> _Exercise_: Exclude the pictures, and otherwise reproduce the data in full.

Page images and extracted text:
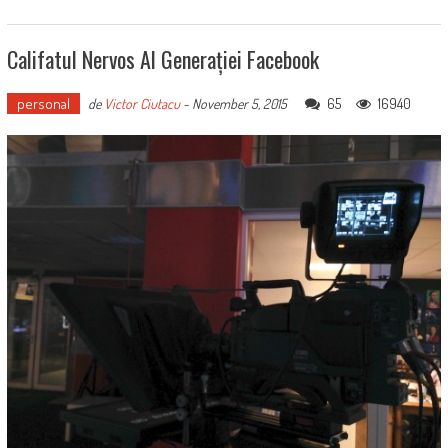
Califatul Nervos Al Generației Facebook
personal
65
16940
de
Victor Ciutacu
-
November 5, 2015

> _Solution_:
Califatul Nervos Al Generației Facebook
personal
65
16940
de
Victor Ciutacu
-
November 5, 2015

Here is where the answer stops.